South Korea will "pay an expensive price" for continuing to fire on a North Korean navy patrol boat as it pulled back from a naval clash on Monday, Pyongyang warned today (see GSN, Nov. 11).
The North's official Rodong Sinmun newspaper stated in a commentary that "warmongers who like to play with fire will be certain to pay an expensive price," Reuters reported.
The exchange of fire between two ships on the Yellow Sea was the first such incident in seven years. The neighboring states have observed an uneasy truce since the end of the Korean War in 1953.
"The armed clash on the West (Yellow) Sea was not an accident but was a premeditated act of aggression by the South's military seeking intensifying of tensions on the Korean Peninsula," according to the newspaper (Jack Kim, Reuters, Nov. 12).

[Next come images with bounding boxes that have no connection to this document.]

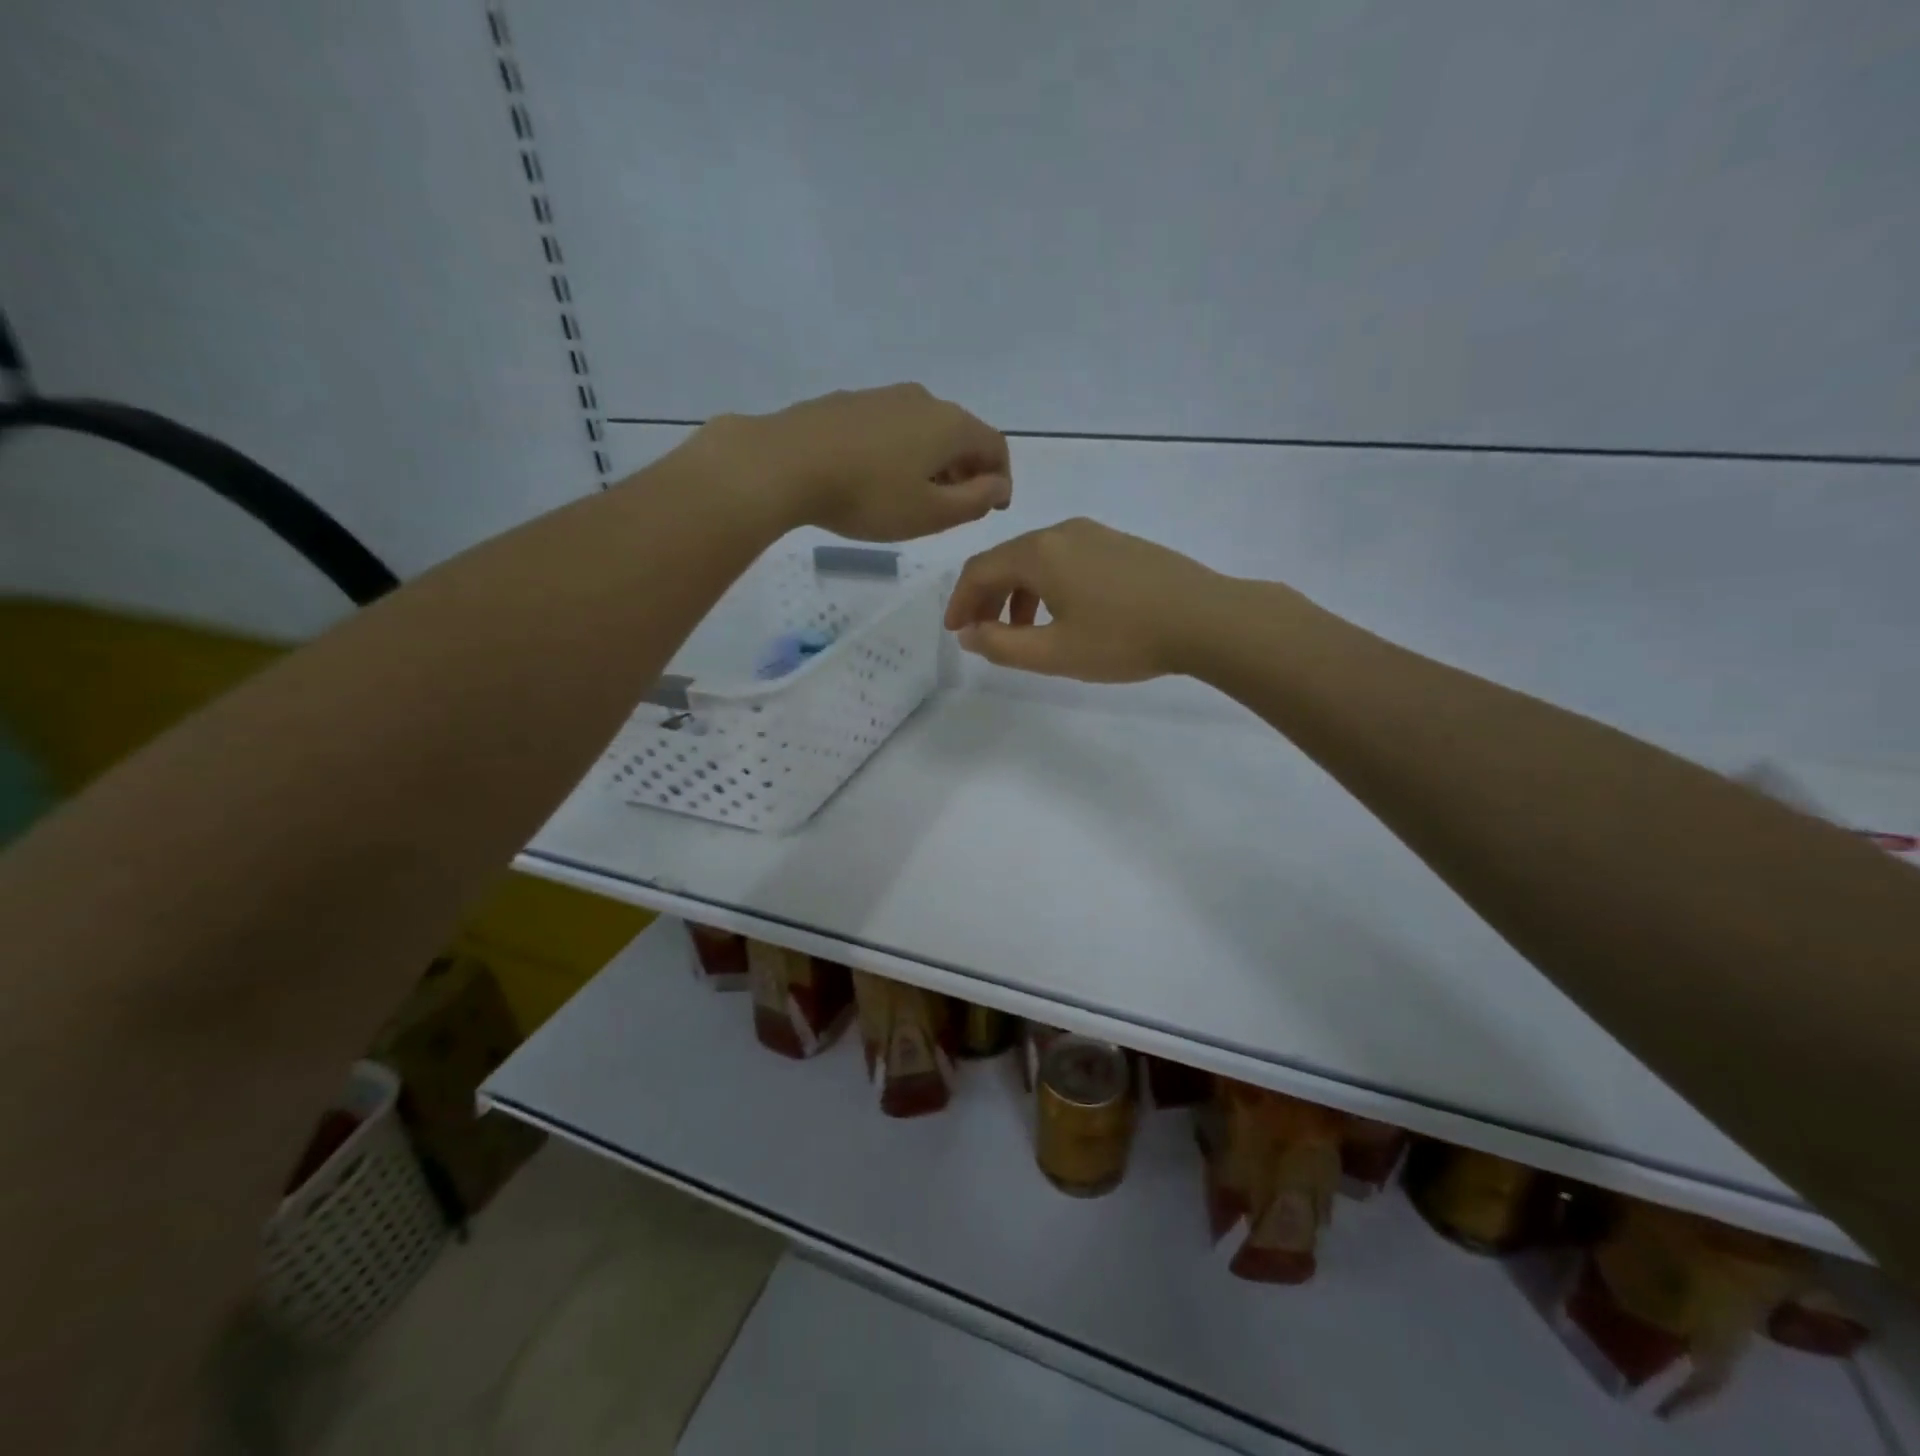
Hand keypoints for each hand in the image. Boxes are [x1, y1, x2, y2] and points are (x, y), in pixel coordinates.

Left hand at [701, 383, 1010, 542]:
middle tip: (957, 507)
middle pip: (960, 434)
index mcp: (950, 425)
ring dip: (933, 461)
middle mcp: (923, 400)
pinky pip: (892, 428)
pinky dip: (902, 452)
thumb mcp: (930, 513)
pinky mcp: (849, 403)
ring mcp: (883, 396)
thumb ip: (974, 501)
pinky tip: (879, 477)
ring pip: (925, 429)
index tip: (993, 507)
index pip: (995, 446)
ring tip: (916, 496)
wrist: (786, 463)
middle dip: (967, 470)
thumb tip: (999, 486)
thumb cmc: (868, 496)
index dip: (1001, 478)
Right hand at [944, 518, 1227, 681]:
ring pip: (1038, 560)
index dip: (960, 601)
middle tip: (982, 633)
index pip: (980, 569)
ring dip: (1018, 594)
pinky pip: (1066, 560)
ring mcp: (1095, 534)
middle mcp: (1062, 532)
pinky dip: (1047, 586)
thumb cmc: (1123, 638)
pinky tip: (1063, 615)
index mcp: (1040, 553)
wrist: (1206, 618)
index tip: (955, 632)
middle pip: (1007, 560)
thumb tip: (969, 633)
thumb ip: (1002, 645)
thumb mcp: (1054, 653)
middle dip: (987, 597)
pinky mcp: (1119, 544)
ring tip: (1023, 633)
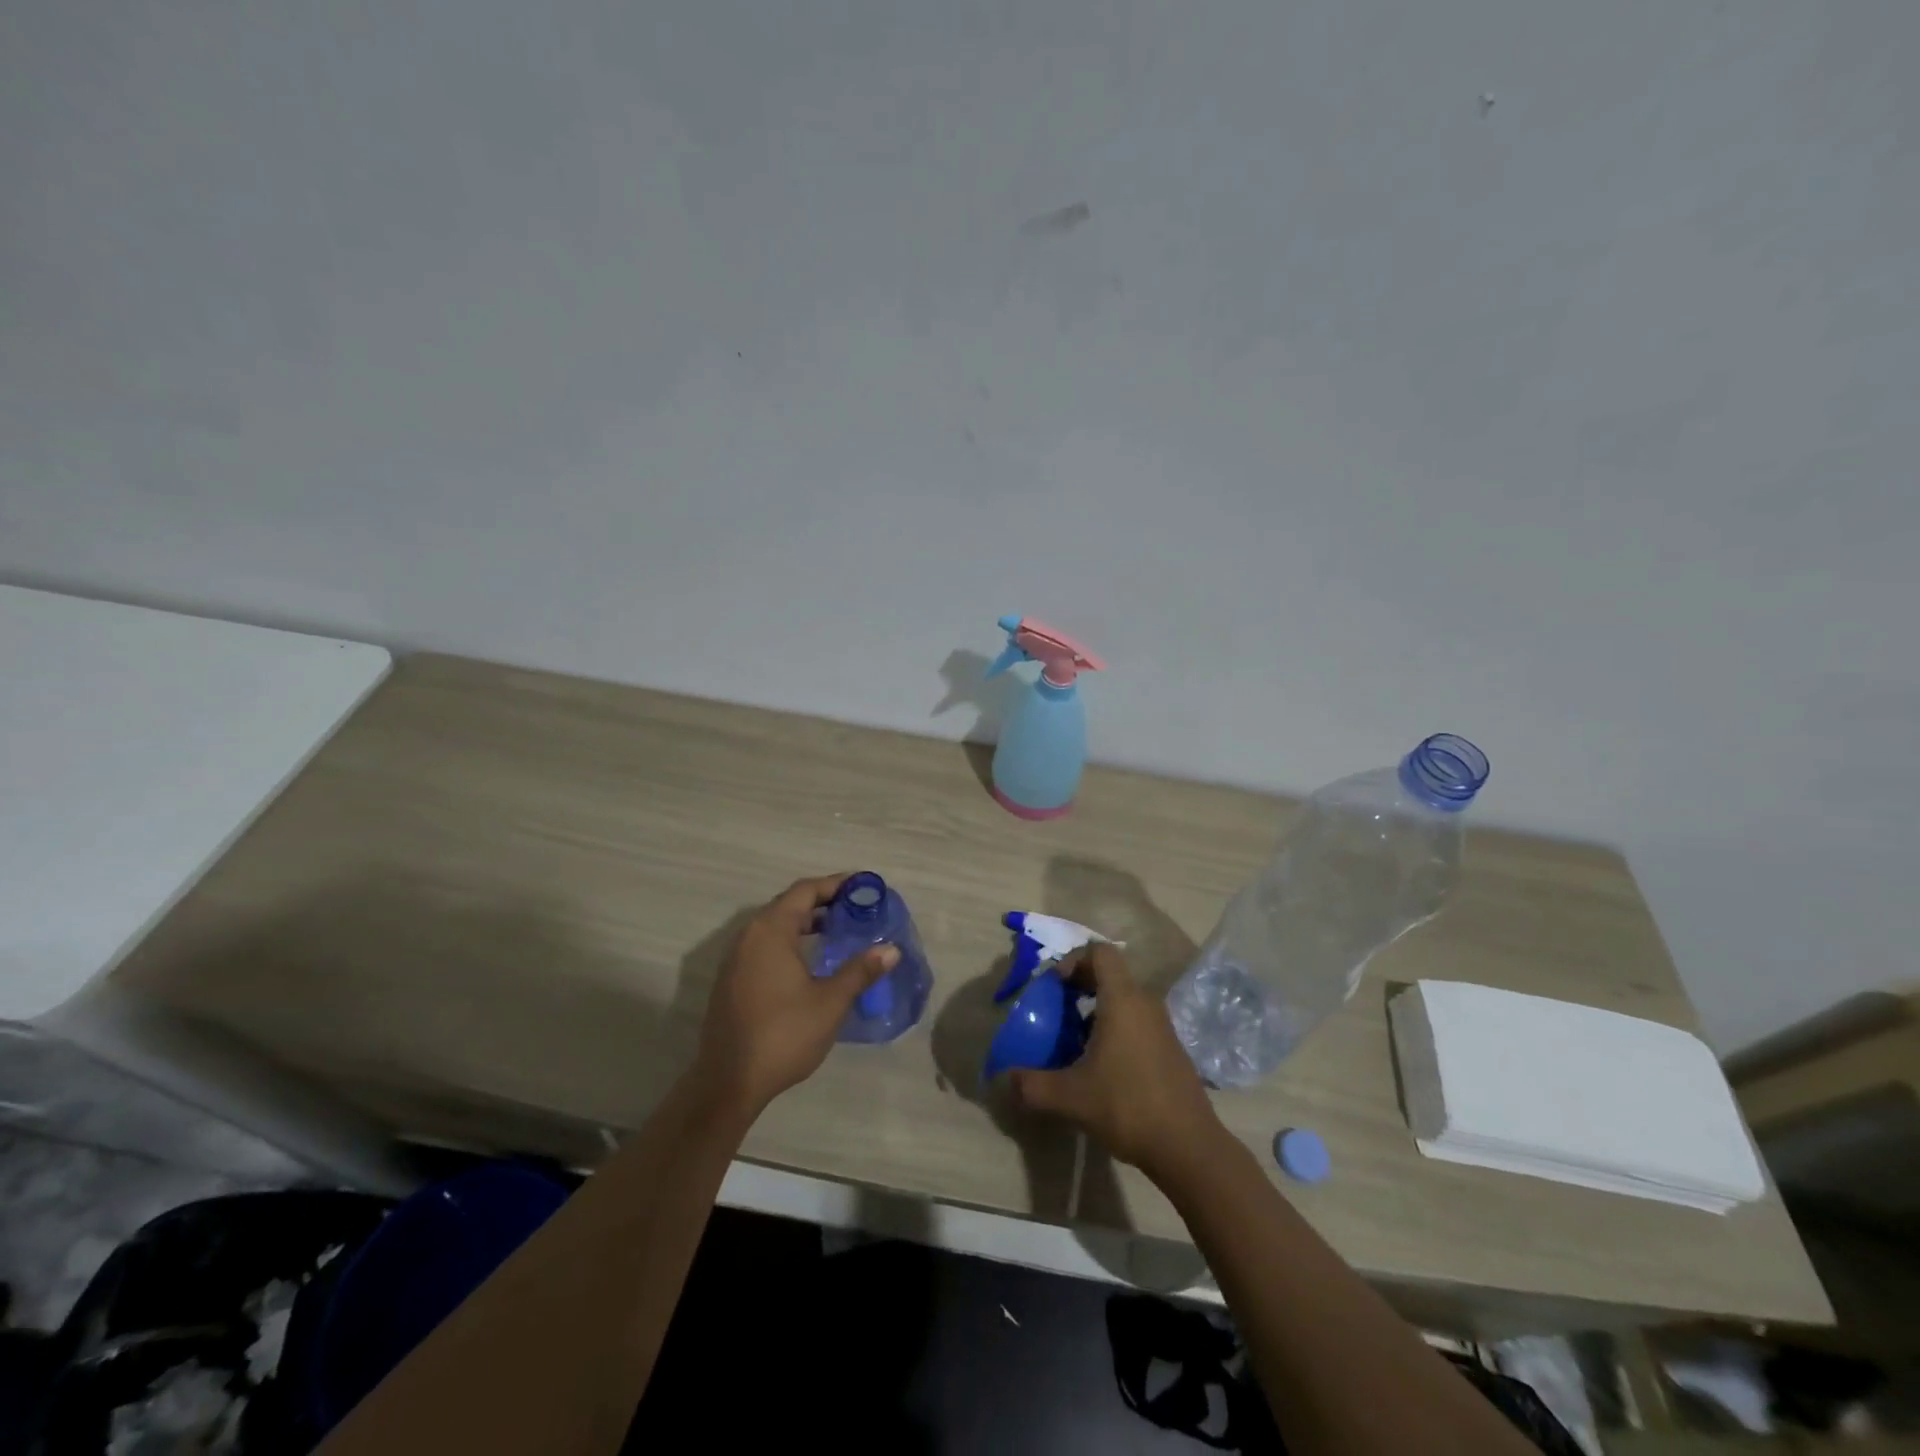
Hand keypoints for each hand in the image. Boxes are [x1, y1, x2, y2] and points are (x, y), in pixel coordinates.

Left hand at [692, 874, 898, 1116]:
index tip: (862, 887)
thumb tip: (891, 949)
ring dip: (805, 923)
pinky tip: (810, 961)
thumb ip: (860, 971)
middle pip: (788, 904)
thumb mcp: (830, 1002)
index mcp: (771, 931)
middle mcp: (749, 936)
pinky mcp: (732, 980)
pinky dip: (790, 941)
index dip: (835, 884)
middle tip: (856, 909)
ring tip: (839, 931)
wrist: (728, 1083)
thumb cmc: (783, 1035)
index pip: (805, 891)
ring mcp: (736, 959)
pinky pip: (765, 945)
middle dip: (823, 902)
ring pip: (775, 926)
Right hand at [1009, 944, 1222, 1179]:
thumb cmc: (1127, 1106)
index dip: (1074, 960)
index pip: (1100, 952)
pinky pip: (1138, 1021)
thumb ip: (1033, 1085)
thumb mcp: (1071, 1097)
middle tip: (1058, 1010)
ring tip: (1076, 1040)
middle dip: (1081, 985)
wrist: (1188, 1146)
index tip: (1056, 986)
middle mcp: (1145, 1003)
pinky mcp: (1171, 1048)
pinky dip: (1117, 1028)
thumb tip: (1005, 1078)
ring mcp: (1163, 1026)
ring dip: (1099, 1009)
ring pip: (1125, 999)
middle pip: (1112, 974)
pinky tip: (1103, 1066)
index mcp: (1123, 1000)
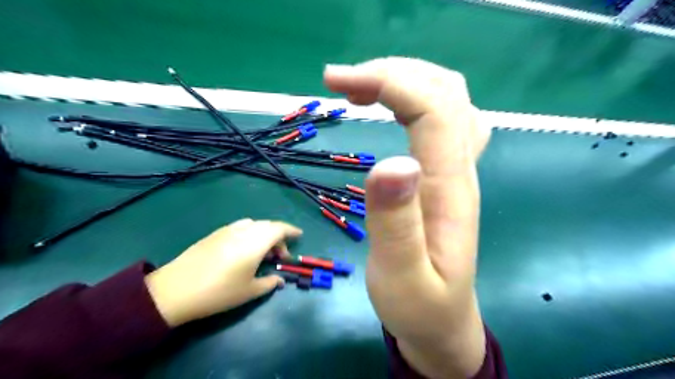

The naval clash followed close on the heels of an announcement by the U.S. State Department that it had accepted the North's invitation to dispatch U.S. senior envoy Stephen Bosworth to Pyongyang before year's end for direct talks. Washington wants the meeting to lead quickly to resumption of talks intended to produce North Korean denuclearization.
The multilateral nuclear negotiations last occurred in December 2008. The talks also include China, Japan, Russia and South Korea.
The timing of the incident has led some to believe that the North is attempting to escalate matters in order to strengthen its bargaining position.
"It is aimed at extracting concessions from the U.S. by making it seem as if hawks are pitted against doves in Pyongyang ahead of negotiations," South Korean academic Yoon Deok-min told the Associated Press (Matthew Lee, Associated Press/Google News, Nov. 11).
Meanwhile, North Korea's No. 2 leader, Kim Yong Nam, met with French special envoy Jack Lang in Pyongyang today, Agence France-Presse reported.
Lang is in the middle of a weeklong fact-finding trip to the country that is believed to include discussions on the North's nuclear program. The country's official Korean Central News Agency said Lang also met with North Korean Foreign Minister Pak Ui Chun.
The French envoy declined to say whether he would be meeting with reclusive North Korean leader Kim Jong Il during his trip, which is expected to conclude tomorrow (Agence France-Presse/Straits Times, Nov. 12).
Elsewhere, U.S. Secretary of State Hillary Clinton on Monday praised China for its cooperation in enforcing heightened U.N. Security Council sanctions against the North after its second nuclear test in the spring, the Yonhap News Agency reported.
"They have been extremely helpful with respect to North Korea," Clinton in an interview for the "Charlie Rose Show." "They know that they can't just turn a blind eye to North Korea's provocative behavior, that it's very destabilizing, and it isn't to be left to others."
Beijing is North Korea's main supporter on the international stage. In the past China has moved to block critical U.N. Security Council resolutions against its neighbor.
"Look at what we achieved with North Korea," Clinton said. "We got China and Russia, along with Japan and South Korea, working with us to impose the toughest sanctions ever. Now why then is North Korea beginning to say they want to talk? They want to talk because they see a united front against them" (Hwang Doo-hyong, Yonhap News Agency, Nov. 10).
Victor Cha, President George W. Bush's top adviser on the North, told CNN that Beijing has the most negotiating sway with Pyongyang.
"The Chinese have the most material leverage on North Korea," Cha said. "They are the host of the six-party talks."
He suggested that Obama should meet with Chinese President Hu Jintao to work out a plan for bringing North Korea back to negotiating table.
Former U.N. chief weapons inspector Hans Blix said that China might only go so far in pressuring North Korea.
"There is a limit to how far [China] may want to go. They don't want to be so rough that you have an uproar in North Korea," Blix said, He added: "Nor will they want North Korea to be gobbled up by South Korea and have the United States moving up to the Yalu River again."
Cha speculated that North Korea might argue that the international community should allow it to keep a portion of its nuclear capability.
"They've come so far now for whatever reason that they probably feel as though retaining soem semblance of a nuclear deterrent is in the best interest as they trade some of it away for many goodies from the outside world" (Christiane Amanpour, CNN, Nov. 11).